Should More Lenient Guidelines be Considered for the Treatment Hyponatremia?

Hyponatremia, a common electrolyte imbalance in hospitalized patients, can independently predict mortality and is linked to longer hospital stays and higher costs. Inadequately treated hyponatremic encephalopathy, a severe potential complication, can lead to death or irreversible brain damage. Hypertonic saline is a safe and effective treatment for hyponatremia. However, a rare and serious complication from excessive correction of chronic hyponatremia is cerebral demyelination. Rapid increases in serum sodium in animal and human studies can cause brain injury in the context of chronic hyponatremia. Cerebral demyelination is a multifactorial condition, primarily reported in patients with severe and chronic hyponatremia and additional risk factors. Osmotic Demyelination Syndrome (ODS) is the term used for cerebral demyelination following hyponatremia correction, as it is believed that the correction is the primary causative factor and demyelination is mostly preventable with slow sodium correction. However, this may not be accurate since cases of cerebral demyelination have been reported with slow correction or without hyponatremia. Safe limits for hyponatremia correction remain uncertain. Clinical practice guidelines recommend limits of 8-10 mmol/l per 24 hours for ODS prevention, with serum sodium level reduction using free water or desmopressin if limits are exceeded. Data regarding the risk of ODS development in hyponatremic patients and its relationship to rapid hyponatremia correction are limited.

In a recent issue of NEJM Evidence, MacMillan et al. examined the occurrence of Osmotic Demyelination Syndrome (ODS) and its association with the fast correction of hyponatremia in a comprehensive multicenter study involving over 22,000 patients admitted with low serum sodium levels (<130 mmol/l) to emergency departments at several hospitals over an 11-year period. A considerable portion (17.7%) of patients experienced rapid hyponatremia correction, defined as an increase of over 8 mmol/l within 24 hours. Imaging revealed ODS in 12 patients, but only 9 were categorized as "definite cases" [1].
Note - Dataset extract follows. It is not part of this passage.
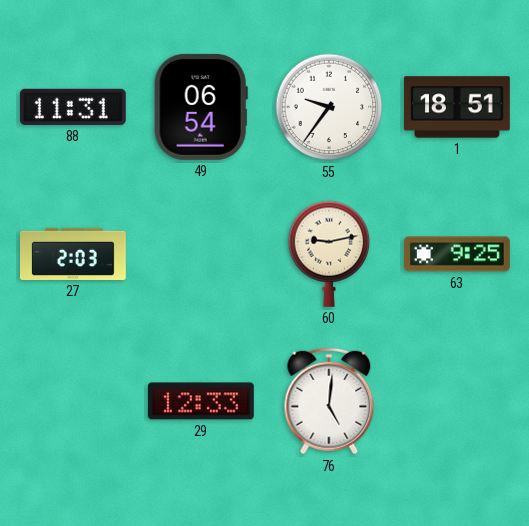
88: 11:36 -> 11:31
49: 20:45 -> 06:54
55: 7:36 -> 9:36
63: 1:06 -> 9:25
The prevalence of ODS increased as initial hyponatremia severity worsened, with 0.05%, 0.3%, and 2.6% for serum sodium levels below 130 mmol/l, 120 mmol/l, and 110 mmol/l, respectively. Hypokalemia was also identified as a potential risk factor, present in 58% of ODS cases, although the statistical certainty was not strong. The study found no correlation between the fast correction of hyponatremia and ODS development, as most cases (7 out of 12) had slow correction rates, and half of the cases were treated with desmopressin. Hospital mortality rates were higher for patients with slow correction compared to those with rapid correction (9.2% vs. 5.1%). Due to a lack of information on the five patients with ODS and rapid correction, the study could not assess the role of correction in comparison to other risk factors.

This comprehensive study reveals that ODS is extremely rare and unrelated to rapid correction. Current hyponatremia treatment guidelines are increasingly restrictive, focusing on limiting correction rates to prevent ODS. However, this study questions the necessity of these limitations, as strict adherence may result in insufficient treatment, frequent sodium monitoring, serum sodium relowering with desmopressin, prolonged hospital stays, and higher costs without clinical benefits. The study suggests considering more lenient guidelines, allowing acute serum sodium increases with hypertonic saline to prevent neurological complications. Rapid intermittent bolus with hypertonic saline has been effective in correcting hyponatremia, and a 48-hour sodium correction limit of 15 to 20 mmol/l could be more beneficial than current 24-hour limits, providing greater flexibility for treatment while maintaining safety.

REFERENCES:

1. MacMillan TE, Shin S, Topf J, et al. Osmotic demyelination syndrome in patients hospitalized with hyponatremia. NEJM Evid2023: 2(4). DOI: 10.1056/EVIDoa2200215.